* Task: Extract the part of the octave pedal thread between "## Ti-Ron (Mar" and "effects for nothing!", inclusive.

══ Excerpt ══

# Octaver and Fuzz vs. an Octavia



## Ti-Ron (Mar 21, 2007)

Is a fuzz and an Octaver (like a foxrox) have the same sound then an Octavia? Can I dial the same sound/tone with two effects or there's something really specific to an Octavia taht I can't recreate with those two effects? I don't know someone with an octavia and no store near my area seems to have one that I can rent, I don't want to buy too many effects for nothing!
Thanks for your help guys!


----------



## mhammer (Nov 30, 2007)

I've built a number of octave-doubling pedals: Elektor doubler, Anderton octave-doubling fuzz, Foxx Tone Machine, Tychobrahe Octavia, Roger Mayer Octavia, Green Ringer, Superfuzz, and probably a few more that I've forgotten.

Personally I like the Foxx unit the best, but they each have their special charm. The most recently built is a clone of the Tychobrahe. I found it was decent and Hendrix-ey enough but only in about the lower 5% of the adjustment range. I posted a query about this on the DIY Stompbox forum and was surprised (and gratified) to learn that I was not at all alone in that. I inserted a 330 ohm fixed resistor in series with the Fuzz control and found it inmproved the situation dramatically such that I could dial in an assortment of octave-generating settings before the control yielded full-out fuzz where the octave was simply one frequency lost in the crowd. After I posted that, a number of folks did a similar mod to their units and also reported being much happier with the range of adjustment. It is worth noting that the pot used to adjust the fuzz/octave is 1k and that pots can vary from their stated value by as much as 20%. Consequently, the added resistor may have essentially compensated for what was included in the Mayer originals, but got lost in the shuffle between commercially-available pots made and bought NOW versus what he used back then.

═══
══ Exercise data ══

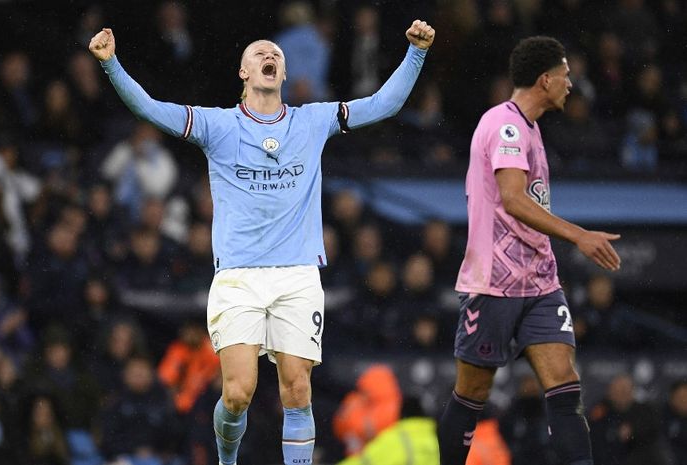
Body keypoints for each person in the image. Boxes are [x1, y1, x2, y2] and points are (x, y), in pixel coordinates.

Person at [89, 19, 435, 465]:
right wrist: (111, 63)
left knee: (297, 388)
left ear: (284, 74)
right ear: (244, 74)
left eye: (276, 55)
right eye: (259, 54)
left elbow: (382, 105)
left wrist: (416, 53)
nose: (269, 57)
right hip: (238, 275)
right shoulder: (217, 126)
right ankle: (226, 460)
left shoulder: (312, 121)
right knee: (237, 393)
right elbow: (152, 109)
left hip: (297, 273)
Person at [437, 36, 622, 465]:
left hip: (539, 281)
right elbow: (514, 199)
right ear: (545, 79)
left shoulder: (529, 128)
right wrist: (578, 235)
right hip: (494, 284)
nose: (571, 84)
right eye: (565, 75)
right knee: (472, 393)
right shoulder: (504, 125)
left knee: (564, 382)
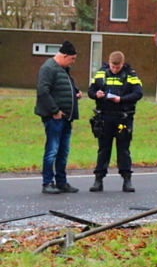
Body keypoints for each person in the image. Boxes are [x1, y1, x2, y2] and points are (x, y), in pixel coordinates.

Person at [88, 51, 143, 192]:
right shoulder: (101, 73)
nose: (115, 69)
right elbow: (91, 91)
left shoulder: (131, 75)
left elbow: (138, 93)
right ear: (109, 63)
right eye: (113, 67)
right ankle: (98, 180)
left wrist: (121, 99)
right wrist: (96, 95)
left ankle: (127, 180)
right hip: (104, 117)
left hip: (123, 117)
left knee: (123, 150)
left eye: (117, 68)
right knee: (103, 150)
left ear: (122, 64)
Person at [35, 41, 83, 194]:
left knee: (63, 151)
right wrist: (54, 110)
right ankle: (47, 182)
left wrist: (75, 94)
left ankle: (61, 182)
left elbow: (62, 88)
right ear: (64, 56)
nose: (73, 62)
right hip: (54, 117)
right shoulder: (48, 68)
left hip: (67, 117)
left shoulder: (63, 69)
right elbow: (43, 91)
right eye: (72, 59)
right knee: (52, 150)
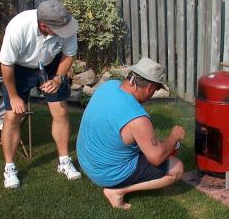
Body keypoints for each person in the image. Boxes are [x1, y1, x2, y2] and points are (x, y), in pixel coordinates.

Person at [76, 57, 185, 210]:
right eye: (156, 89)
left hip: (86, 161)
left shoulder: (108, 86)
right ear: (149, 88)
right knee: (176, 168)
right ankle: (117, 191)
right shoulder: (138, 118)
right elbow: (156, 158)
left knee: (149, 142)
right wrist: (174, 137)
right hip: (106, 174)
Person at [0, 0, 82, 189]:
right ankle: (9, 168)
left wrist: (58, 79)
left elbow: (69, 54)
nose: (66, 33)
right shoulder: (18, 27)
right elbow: (6, 64)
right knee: (12, 115)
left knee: (60, 111)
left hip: (51, 65)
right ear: (43, 26)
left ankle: (64, 161)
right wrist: (13, 96)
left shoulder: (65, 25)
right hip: (19, 69)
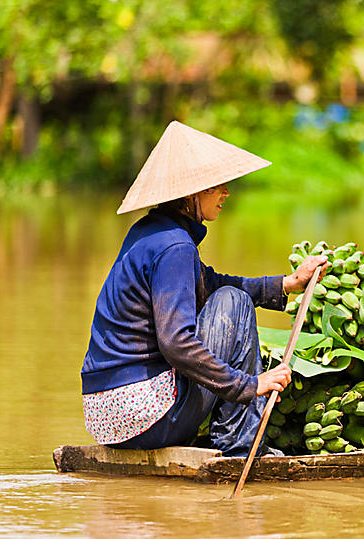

═══

* Final answer:
## Ti-Ron (Mar 21, 2007)

Is a fuzz and an Octaver (like a foxrox) have the same sound then an Octavia? Can I dial the same sound/tone with two effects or there's something really specific to an Octavia taht I can't recreate with those two effects? I don't know someone with an octavia and no store near my area seems to have one that I can rent, I don't want to buy too many effects for nothing!